**DESCRIPTION OF THE TASK:** Could the data below please be reproduced word for word, without the pictures?

**Pictures paired with source code:**
┄┄┄┄┄┄┄┄┄┄

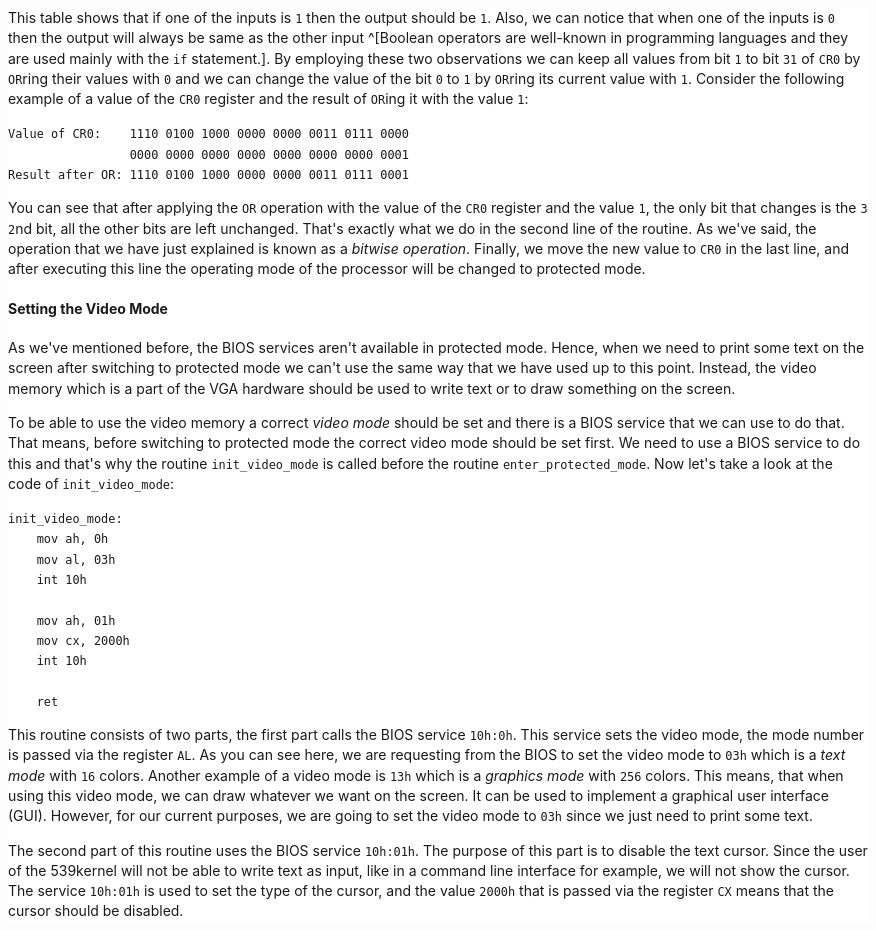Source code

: This table shows that if one of the inputs is `1` then the output should be `1`. Also, we can notice that when one of the inputs is `0` then the output will always be same as the other input ^[Boolean operators are well-known in programming languages and they are used mainly with the `if` statement.]. By employing these two observations we can keep all values from bit `1` to bit `31` of `CR0` by `OR`ring their values with `0` and we can change the value of the bit `0` to `1` by `OR`ring its current value with `1`. Consider the following example of a value of the `CR0` register and the result of `OR`ing it with the value `1`:

```
Value of CR0:    1110 0100 1000 0000 0000 0011 0111 0000
                 0000 0000 0000 0000 0000 0000 0000 0001
Result after OR: 1110 0100 1000 0000 0000 0011 0111 0001
```

You can see that after applying the `OR` operation with the value of the `CR0` register and the value `1`, the only bit that changes is the `32`nd bit, all the other bits are left unchanged. That's exactly what we do in the second line of the routine. As we've said, the operation that we have just explained is known as a *bitwise operation*. Finally, we move the new value to `CR0` in the last line, and after executing this line the operating mode of the processor will be changed to protected mode.

#### Setting the Video Mode
As we've mentioned before, the BIOS services aren't available in protected mode. Hence, when we need to print some text on the screen after switching to protected mode we can't use the same way that we have used up to this point. Instead, the video memory which is a part of the VGA hardware should be used to write text or to draw something on the screen.

To be able to use the video memory a correct *video mode* should be set and there is a BIOS service that we can use to do that. That means, before switching to protected mode the correct video mode should be set first. We need to use a BIOS service to do this and that's why the routine `init_video_mode` is called before the routine `enter_protected_mode`. Now let's take a look at the code of `init_video_mode`:

```{.asm}
init_video_mode:
	mov ah, 0h
	mov al, 03h
	int 10h
	
	mov ah, 01h
	mov cx, 2000h
	int 10h
	
	ret
```

This routine consists of two parts, the first part calls the BIOS service `10h:0h`. This service sets the video mode, the mode number is passed via the register `AL`. As you can see here, we are requesting from the BIOS to set the video mode to `03h` which is a *text mode* with `16` colors. Another example of a video mode is `13h` which is a *graphics mode* with `256` colors. This means, that when using this video mode, we can draw whatever we want on the screen. It can be used to implement a graphical user interface (GUI). However, for our current purposes, we are going to set the video mode to `03h` since we just need to print some text.

The second part of this routine uses the BIOS service `10h:01h`. The purpose of this part is to disable the text cursor. Since the user of the 539kernel will not be able to write text as input, like in a command line interface for example, we will not show the cursor. The service `10h:01h` is used to set the type of the cursor, and the value `2000h` that is passed via the register `CX` means that the cursor should be disabled.
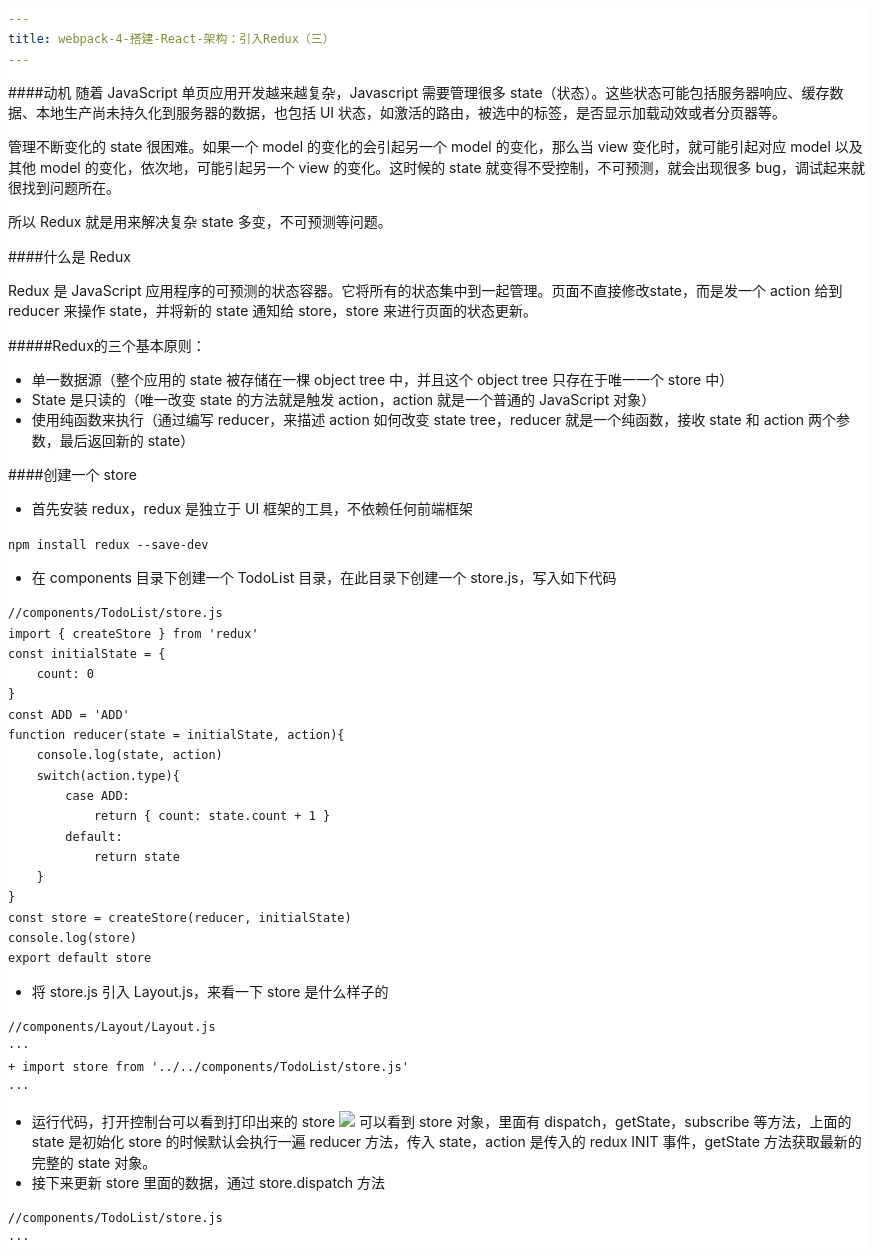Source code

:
 ```yaml
---
title: webpack-4-搭建-React-架构：引入Redux（三）
---
```

####动机
随着 JavaScript 单页应用开发越来越复杂，Javascript 需要管理很多 state（状态）。这些状态可能包括服务器响应、缓存数据、本地生产尚未持久化到服务器的数据，也包括 UI 状态，如激活的路由，被选中的标签，是否显示加载动效或者分页器等。

管理不断变化的 state 很困难。如果一个 model 的变化的会引起另一个 model 的变化，那么当 view 变化时，就可能引起对应 model 以及其他 model 的变化，依次地，可能引起另一个 view 的变化。这时候的 state 就变得不受控制，不可预测，就会出现很多 bug，调试起来就很找到问题所在。

所以 Redux 就是用来解决复杂 state 多变，不可预测等问题。

####什么是 Redux

Redux 是 JavaScript 应用程序的可预测的状态容器。它将所有的状态集中到一起管理。页面不直接修改state，而是发一个 action 给到 reducer 来操作 state，并将新的 state 通知给 store，store 来进行页面的状态更新。

#####Redux的三个基本原则：

* 单一数据源（整个应用的 state 被存储在一棵 object tree 中，并且这个 object tree 只存在于唯一一个 store 中）
* State 是只读的（唯一改变 state 的方法就是触发 action，action 就是一个普通的 JavaScript 对象）
* 使用纯函数来执行（通过编写 reducer，来描述 action 如何改变 state tree，reducer 就是一个纯函数，接收 state 和 action 两个参数，最后返回新的 state）

####创建一个 store
* 首先安装 redux，redux 是独立于 UI 框架的工具，不依赖任何前端框架
```
npm install redux --save-dev
```
* 在 components 目录下创建一个 TodoList 目录，在此目录下创建一个 store.js，写入如下代码
```
//components/TodoList/store.js
import { createStore } from 'redux'
const initialState = {
    count: 0
}
const ADD = 'ADD'
function reducer(state = initialState, action){
    console.log(state, action)
    switch(action.type){
        case ADD:
            return { count: state.count + 1 }
        default:
            return state
    }
}
const store = createStore(reducer, initialState)
console.log(store)
export default store
```
* 将 store.js 引入 Layout.js，来看一下 store 是什么样子的
```
//components/Layout/Layout.js
···
+ import store from '../../components/TodoList/store.js'
···
```
* 运行代码，打开控制台可以看到打印出来的 store
![](https://upload-images.jianshu.io/upload_images/5541401-230a3a67a3eee35e.png?imageMogr2/auto-orient/strip%7CimageView2/2/w/1240)
可以看到 store 对象，里面有 dispatch，getState，subscribe 等方法，上面的 state 是初始化 store 的时候默认会执行一遍 reducer 方法，传入 state，action 是传入的 redux INIT 事件，getState 方法获取最新的完整的 state 对象。
* 接下来更新 store 里面的数据，通过 store.dispatch 方法
```
//components/TodoList/store.js
···
```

┄┄┄┄┄┄┄┄┄┄

**REPLY TO THE TASK:**
Source code

: This table shows that if one of the inputs is `1` then the output should be `1`. Also, we can notice that when one of the inputs is `0` then the output will always be same as the other input ^[Boolean operators are well-known in programming languages and they are used mainly with the `if` statement.]. By employing these two observations we can keep all values from bit `1` to bit `31` of `CR0` by `OR`ring their values with `0` and we can change the value of the bit `0` to `1` by `OR`ring its current value with `1`. Consider the following example of a value of the `CR0` register and the result of `OR`ing it with the value `1`:

```
Value of CR0:    1110 0100 1000 0000 0000 0011 0111 0000
                 0000 0000 0000 0000 0000 0000 0000 0001
Result after OR: 1110 0100 1000 0000 0000 0011 0111 0001
```

You can see that after applying the `OR` operation with the value of the `CR0` register and the value `1`, the only bit that changes is the `32`nd bit, all the other bits are left unchanged. That's exactly what we do in the second line of the routine. As we've said, the operation that we have just explained is known as a *bitwise operation*. Finally, we move the new value to `CR0` in the last line, and after executing this line the operating mode of the processor will be changed to protected mode.

#### Setting the Video Mode
As we've mentioned before, the BIOS services aren't available in protected mode. Hence, when we need to print some text on the screen after switching to protected mode we can't use the same way that we have used up to this point. Instead, the video memory which is a part of the VGA hardware should be used to write text or to draw something on the screen.

To be able to use the video memory a correct *video mode* should be set and there is a BIOS service that we can use to do that. That means, before switching to protected mode the correct video mode should be set first. We need to use a BIOS service to do this and that's why the routine `init_video_mode` is called before the routine `enter_protected_mode`. Now let's take a look at the code of `init_video_mode`:

```{.asm}
init_video_mode:
	mov ah, 0h
	mov al, 03h
	int 10h
	
	mov ah, 01h
	mov cx, 2000h
	int 10h
	
	ret
```

This routine consists of two parts, the first part calls the BIOS service `10h:0h`. This service sets the video mode, the mode number is passed via the register `AL`. As you can see here, we are requesting from the BIOS to set the video mode to `03h` which is a *text mode* with `16` colors. Another example of a video mode is `13h` which is a *graphics mode* with `256` colors. This means, that when using this video mode, we can draw whatever we want on the screen. It can be used to implement a graphical user interface (GUI). However, for our current purposes, we are going to set the video mode to `03h` since we just need to print some text.

The second part of this routine uses the BIOS service `10h:01h`. The purpose of this part is to disable the text cursor. Since the user of the 539kernel will not be able to write text as input, like in a command line interface for example, we will not show the cursor. The service `10h:01h` is used to set the type of the cursor, and the value `2000h` that is passed via the register `CX` means that the cursor should be disabled.
Source code

:
 ```yaml
---
title: webpack-4-搭建-React-架构：引入Redux（三）
---
```

####动机
随着 JavaScript 单页应用开发越来越复杂，Javascript 需要管理很多 state（状态）。这些状态可能包括服务器响应、缓存数据、本地生产尚未持久化到服务器的数据，也包括 UI 状态，如激活的路由，被选中的标签，是否显示加载动效或者分页器等。

管理不断变化的 state 很困难。如果一个 model 的变化的会引起另一个 model 的变化，那么当 view 变化时，就可能引起对应 model 以及其他 model 的变化，依次地，可能引起另一个 view 的变化。这时候的 state 就变得不受控制，不可预测，就会出现很多 bug，调试起来就很找到问题所在。

所以 Redux 就是用来解决复杂 state 多变，不可预测等问题。

####什么是 Redux

Redux 是 JavaScript 应用程序的可预测的状态容器。它将所有的状态集中到一起管理。页面不直接修改state，而是发一个 action 给到 reducer 来操作 state，并将新的 state 通知给 store，store 来进行页面的状态更新。

#####Redux的三个基本原则：

* 单一数据源（整个应用的 state 被存储在一棵 object tree 中，并且这个 object tree 只存在于唯一一个 store 中）
* State 是只读的（唯一改变 state 的方法就是触发 action，action 就是一个普通的 JavaScript 对象）
* 使用纯函数来执行（通过编写 reducer，来描述 action 如何改变 state tree，reducer 就是一个纯函数，接收 state 和 action 两个参数，最后返回新的 state）

####创建一个 store
* 首先安装 redux，redux 是独立于 UI 框架的工具，不依赖任何前端框架
```
npm install redux --save-dev
```
* 在 components 目录下创建一个 TodoList 目录，在此目录下创建一个 store.js，写入如下代码
```
//components/TodoList/store.js
import { createStore } from 'redux'
const initialState = {
    count: 0
}
const ADD = 'ADD'
function reducer(state = initialState, action){
    console.log(state, action)
    switch(action.type){
        case ADD:
            return { count: state.count + 1 }
        default:
            return state
    }
}
const store = createStore(reducer, initialState)
console.log(store)
export default store
```
* 将 store.js 引入 Layout.js，来看一下 store 是什么样子的
```
//components/Layout/Layout.js
···
+ import store from '../../components/TodoList/store.js'
···
```
* 运行代码，打开控制台可以看到打印出来的 store
![](https://upload-images.jianshu.io/upload_images/5541401-230a3a67a3eee35e.png?imageMogr2/auto-orient/strip%7CimageView2/2/w/1240)
可以看到 store 对象，里面有 dispatch，getState，subscribe 等方法，上面的 state 是初始化 store 的时候默认会执行一遍 reducer 方法，传入 state，action 是传入的 redux INIT 事件，getState 方法获取最新的完整的 state 对象。
* 接下来更新 store 里面的数据，通过 store.dispatch 方法
```
//components/TodoList/store.js
···
```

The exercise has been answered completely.